En el amor no hay temor. Así dice en el Libro. El amor, que todo lo cree, todo lo sufre, todo lo espera, todo lo soporta, no deja espacio para el miedo. Sin embargo tenemos miedo: miedo de esperar, de creer, de sufrir, de soportar. Exactamente lo contrario.

Demasiado pronto les decimos a las personas que tienen miedo porque han hecho algo malo. Puede ser. Pero el origen del miedo siempre – casi siempre – es instilado en nosotros desde el vientre mismo. Aprendemos rápido que el amor tiene condiciones. Si hacemos esto o aquello, seremos amados. Si no lo hacemos, seremos desaprobados, rechazados, castigados.

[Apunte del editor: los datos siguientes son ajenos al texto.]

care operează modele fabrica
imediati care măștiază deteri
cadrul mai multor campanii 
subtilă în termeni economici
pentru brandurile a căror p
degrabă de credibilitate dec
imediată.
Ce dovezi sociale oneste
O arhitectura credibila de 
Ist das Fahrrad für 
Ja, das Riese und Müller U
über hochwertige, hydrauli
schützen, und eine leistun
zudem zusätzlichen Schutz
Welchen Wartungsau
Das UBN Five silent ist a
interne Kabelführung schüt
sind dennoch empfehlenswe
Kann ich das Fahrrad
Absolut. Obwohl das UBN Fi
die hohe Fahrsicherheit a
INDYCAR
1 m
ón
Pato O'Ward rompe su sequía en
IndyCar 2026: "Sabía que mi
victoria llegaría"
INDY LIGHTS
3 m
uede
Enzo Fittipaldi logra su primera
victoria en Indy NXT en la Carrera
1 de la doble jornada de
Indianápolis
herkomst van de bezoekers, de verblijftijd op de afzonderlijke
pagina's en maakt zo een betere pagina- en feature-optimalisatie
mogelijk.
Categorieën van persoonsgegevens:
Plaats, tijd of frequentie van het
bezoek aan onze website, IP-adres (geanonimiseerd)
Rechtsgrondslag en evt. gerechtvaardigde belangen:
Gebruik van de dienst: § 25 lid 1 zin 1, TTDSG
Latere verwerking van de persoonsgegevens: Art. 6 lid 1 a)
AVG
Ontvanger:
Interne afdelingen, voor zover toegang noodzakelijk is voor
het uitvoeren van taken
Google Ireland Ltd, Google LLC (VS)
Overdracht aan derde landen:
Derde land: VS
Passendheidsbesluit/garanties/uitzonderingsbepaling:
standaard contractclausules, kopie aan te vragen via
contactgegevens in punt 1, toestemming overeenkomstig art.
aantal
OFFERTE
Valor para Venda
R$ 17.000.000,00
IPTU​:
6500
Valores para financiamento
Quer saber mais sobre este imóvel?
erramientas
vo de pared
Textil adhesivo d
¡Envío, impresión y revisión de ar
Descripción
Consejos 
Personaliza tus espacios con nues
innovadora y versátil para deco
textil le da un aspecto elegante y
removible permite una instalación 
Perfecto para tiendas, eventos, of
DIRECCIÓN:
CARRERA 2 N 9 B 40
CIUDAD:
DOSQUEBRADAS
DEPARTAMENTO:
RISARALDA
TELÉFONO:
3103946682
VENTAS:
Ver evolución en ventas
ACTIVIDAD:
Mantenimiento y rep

El miedo es construido en nosotros por imágenes tan primitivas como el viejo del costal o la del policía que se lleva a los niños desobedientes.

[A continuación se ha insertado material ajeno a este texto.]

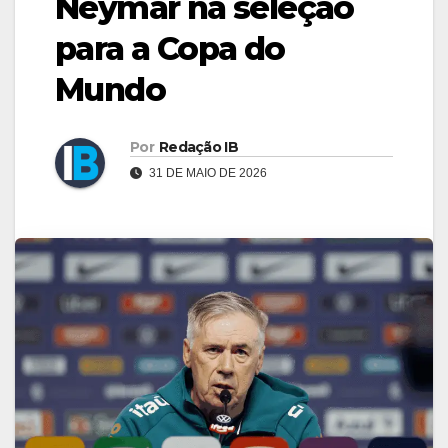
Neymar na seleção
para a Copa do
Mundo
Por
Redação IB
31 DE MAIO DE 2026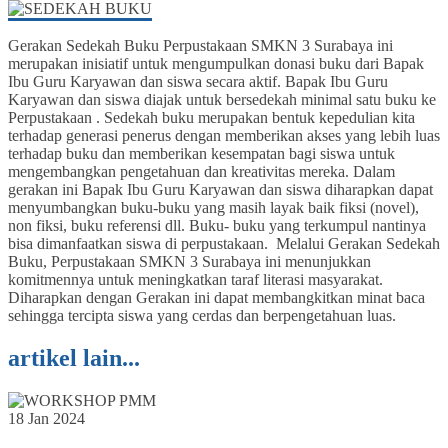
Gerakan Sedekah Buku Perpustakaan SMKN 3 Surabaya ini
merupakan inisiatif untuk mengumpulkan donasi buku dari Bapak
Ibu Guru Karyawan dan siswa secara aktif. Bapak Ibu Guru
Karyawan dan siswa diajak untuk bersedekah minimal satu buku ke
Perpustakaan . Sedekah buku merupakan bentuk kepedulian kita
terhadap generasi penerus dengan memberikan akses yang lebih luas
terhadap buku dan memberikan kesempatan bagi siswa untuk
mengembangkan pengetahuan dan kreativitas mereka. Dalam
gerakan ini Bapak Ibu Guru Karyawan dan siswa diharapkan dapat
menyumbangkan buku-buku yang masih layak baik fiksi (novel),
non fiksi, buku referensi dll. Buku- buku yang terkumpul nantinya
bisa dimanfaatkan siswa di perpustakaan. Melalui Gerakan Sedekah
Buku, Perpustakaan SMKN 3 Surabaya ini menunjukkan
komitmennya untuk meningkatkan taraf literasi masyarakat.
Diharapkan dengan Gerakan ini dapat membangkitkan minat baca
sehingga tercipta siswa yang cerdas dan berpengetahuan luas.
artikel lain...
18 Jan 2024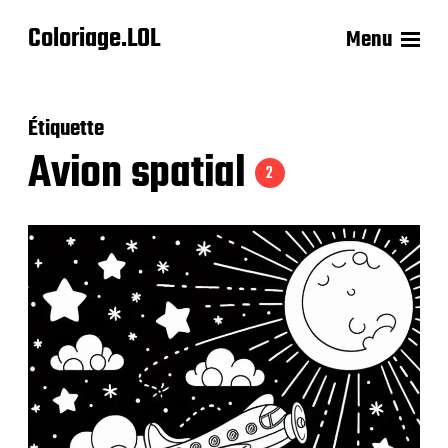
Coloriage.LOL
Menu
Étiquette
Avion spatial
2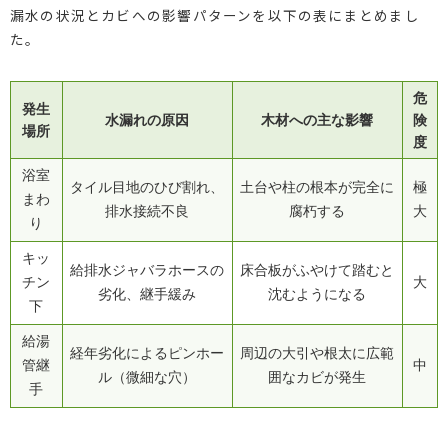
漏水の状況とカビへの影響パターンを以下の表にまとめまし
た。
危
発生
水漏れの原因
木材への主な影響
険
場所
度
浴室
タイル目地のひび割れ、
土台や柱の根本が完全に
極
まわ
排水接続不良
腐朽する
大
り
キッ
給排水ジャバラホースの
床合板がふやけて踏むと
チン
大
劣化、継手緩み
沈むようになる
下
給湯
経年劣化によるピンホー
周辺の大引や根太に広範
管継
中
ル（微細な穴）
囲なカビが発生
手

Sigue creciendo en la escuela, donde al matón o la matona del curso imponen su ley con la amenaza de que si decimos algo a la maestra o a los padres algo más terrible nos sucederá.

Ocurre en las relaciones más simples y adolescentes, donde los chantajes se suceden unos a otros. Ocurre en los trabajos, donde a veces conservamos el empleo haciendo pequeñas o grandes concesiones para asegurar lo que tenemos y para lograr algo más. 

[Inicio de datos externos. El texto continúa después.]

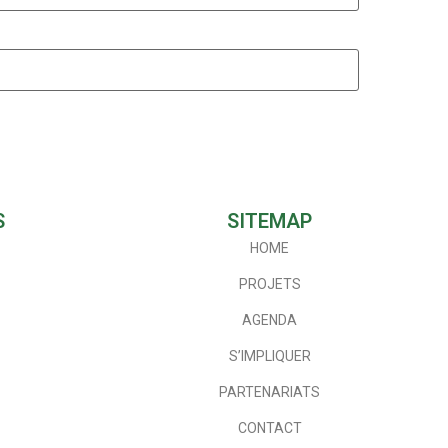
S
SITEMAP
HOME
PROJETS
AGENDA
S’IMPLIQUER
PARTENARIATS
CONTACT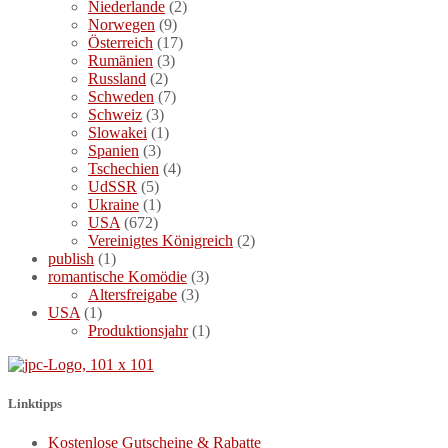
Niederlande
(2)
Norwegen
(9)
Österreich
(17)
Rumänien
(3)
Russland
(2)
Schweden
(7)
Schweiz
(3)
Slowakei
(1)
Spanien
(3)
Tschechien
(4)
UdSSR
(5)
Ukraine
(1)
USA
(672)
Vereinigtes Königreich
(2)
publish
(1)
romantische Komödie
(3)
Altersfreigabe
(3)
USA
(1)
Produktionsjahr
(1)
Linktipps
Kostenlose Gutscheine & Rabatte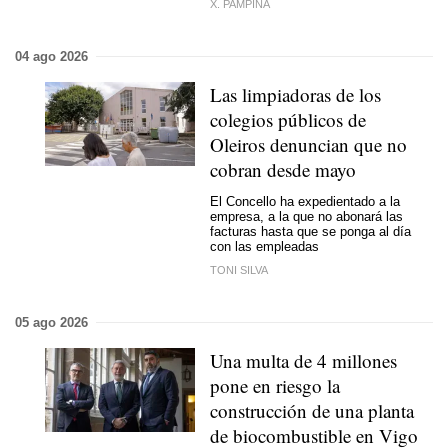
X. PAMPINA
04 ago 2026
Las limpiadoras de los
colegios públicos de
Oleiros denuncian que no
cobran desde mayo
El Concello ha expedientado a la
empresa, a la que no abonará las
facturas hasta que se ponga al día
con las empleadas
TONI SILVA
05 ago 2026
Una multa de 4 millones
pone en riesgo la
construcción de una planta
de biocombustible en Vigo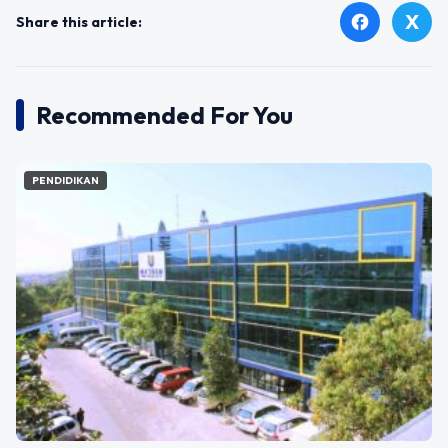
X
facebook
Share this article:
Recommended For You
PENDIDIKAN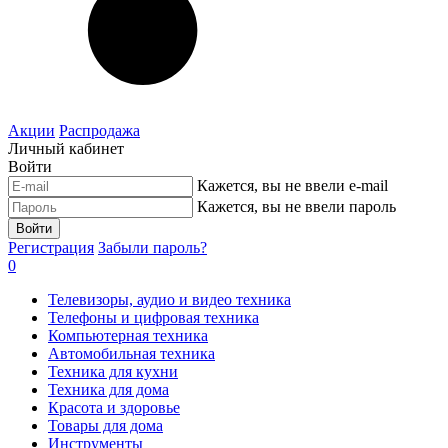
Акции
Распродажа
Личный кабинет
Войти
Кажется, вы не ввели e-mail
Кажется, вы не ввели пароль
Войти
Регистрация
Забыли пароль?
0
Телевизоры, аудио и видео техника
Телефоны и цифровая техника
Компьютерная техника
Автомобильная техника
Техника для кухни
Техника для дома
Красота и здоровье
Товары для дома
Инструменты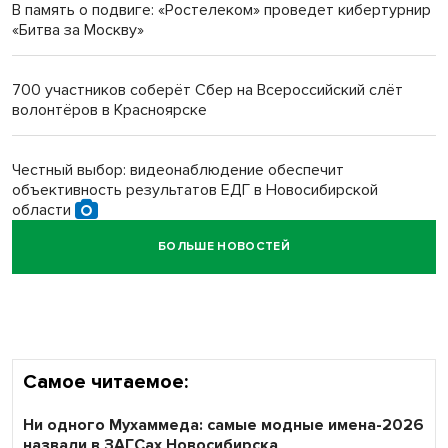
В память о подвиге: «Ростелеком» проведет кибертурнир
«Битва за Москву»
Новосибирский преподаватель с женой вошли в топ-16
многодетных в России
700 участников соберёт Сбер на Всероссийский слёт
волонтёров в Красноярске
Обновлённое отделение ВТБ открылось в Искитиме
Честный выбор: видеонаблюдение обеспечит
объективность результатов ЕДГ в Новосибирской
области
БОЛЬШЕ НОВОСТЕЙ
Кибертанки пошли в бой: «Ростелеком» объявляет
участников «Битвы заводов» от Новосибирской
области
Самое читаемое:
Ни одного Мухаммеда: самые модные имена-2026
назвали в ЗАГСах Новосибирска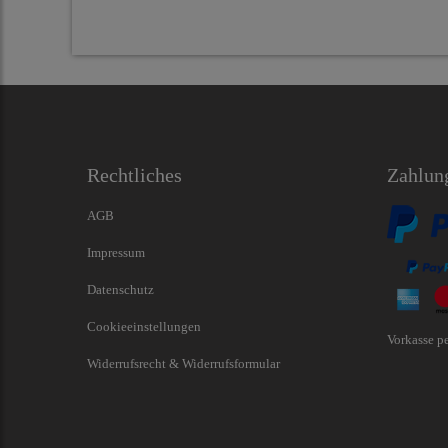
Rechtliches
Zahlun
AGB
Impressum
Datenschutz
Cookieeinstellungen
Vorkasse p
Widerrufsrecht & Widerrufsformular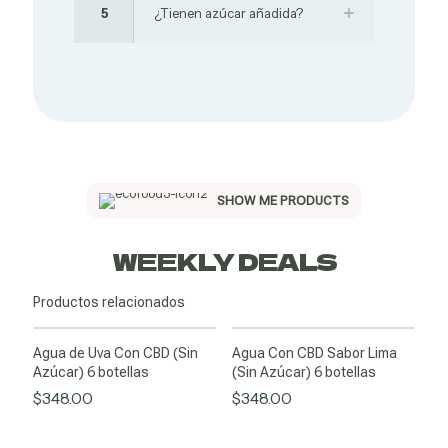
5
¿Tienen azúcar añadida?
SHOW ME PRODUCTS
WEEKLY DEALS
Productos relacionados
Agua de Uva Con CBD (Sin
Agua Con CBD Sabor Lima
Azúcar) 6 botellas
(Sin Azúcar) 6 botellas
$
348.00
$
348.00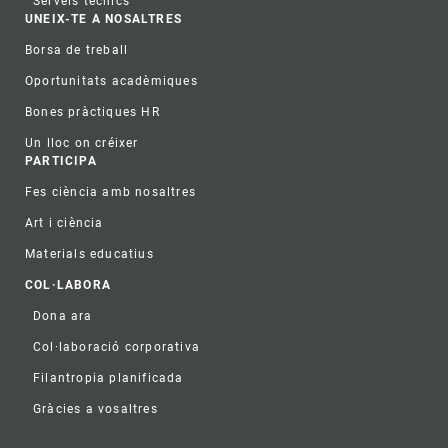
Serveis tècnics
UNEIX-TE A NOSALTRES
Borsa de treball
Oportunitats acadèmiques
Bones pràctiques HR
Un lloc on créixer
PARTICIPA
Fes ciència amb nosaltres
Art i ciència
Materials educatius
COL·LABORA
Dona ara
Col·laboració corporativa
Filantropia planificada
Gràcies a vosaltres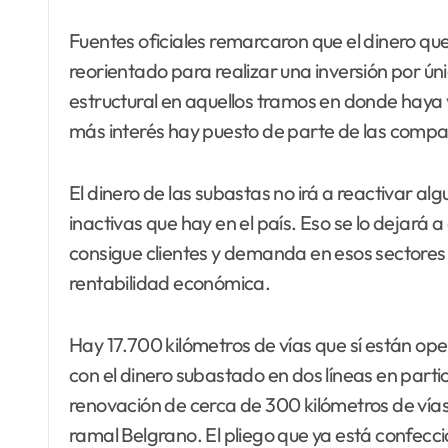
Fuentes oficiales remarcaron que el dinero q
reorientado para realizar una inversión por ún
estructural en aquellos tramos en donde haya
más interés hay puesto de parte de las compañ
El dinero de las subastas no irá a reactivar al
inactivas que hay en el país. Eso se lo dejará a
consigue clientes y demanda en esos sectore
rentabilidad económica.
Hay 17.700 kilómetros de vías que sí están oper
con el dinero subastado en dos líneas en partic
renovación de cerca de 300 kilómetros de vías y
ramal Belgrano. El pliego que ya está confecci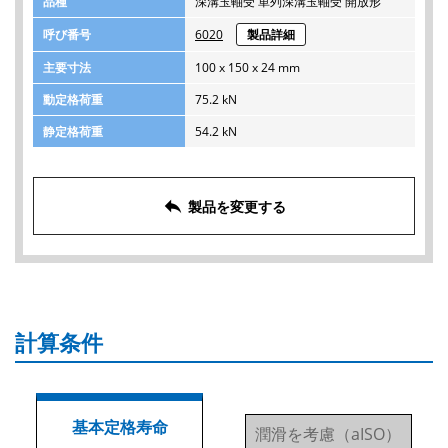
品種
深溝玉軸受 単列深溝玉軸受 開放形
呼び番号
6020
製品詳細
主要寸法
100 x 150 x 24 mm
動定格荷重
75.2 kN
静定格荷重
54.2 kN
reply
製品を変更する
計算条件
基本定格寿命
潤滑を考慮（aISO）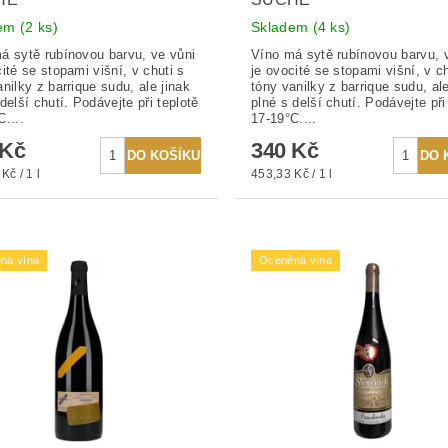
dem
(2 ks)
Skladem
(4 ks)
á sytě rubínovou barvu, ve vůni
Víno má sytě rubínovou barvu, 
cité se stopami višní, v chuti s
je ovocité se stopami višní, v ch
nilky z barrique sudu, ale jinak
tóny vanilky z barrique sudu, ale
delší chutí. Podávejte při teplotě
plné s delší chutí. Podávejte při
C....
17-19°C....
 Kč
340 Kč
Kč / 1 l
453,33 Kč / 1 l
ná vína
Oceněná vína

Ocurre en la iglesia. Sí, en la iglesia, donde el oficio del miedo tiene implicaciones eternas; donde una condena infinita sobrevendrá a quienes osen traspasar los linderos de la tradición y de la doctrina. Ya no es una consecuencia pasajera, una restitución con límites. No. El miedo es acicateado por la imagen de un castigo fuera de toda proporción, administrados por los señores que vigilan, que examinan, que juzgan, que portan el reglamento en donde todo cabe, donde todo está, donde todo entra.

Ocurre en la vida entera.

Es casi trágico concluir que lo único que mata el miedo es el amor. La verdadera libertad vence al miedo para siempre, pero su precio es extremadamente alto. Y sólo el amor puede estar dispuesto a pagarlo o a hacerlo pagar.

Parece lejano – pero no inalcanzable – el tiempo en que la verdad nos haga verdaderamente libres. Ese debería ser el oficio fundamental de la fe y no su peor defecto.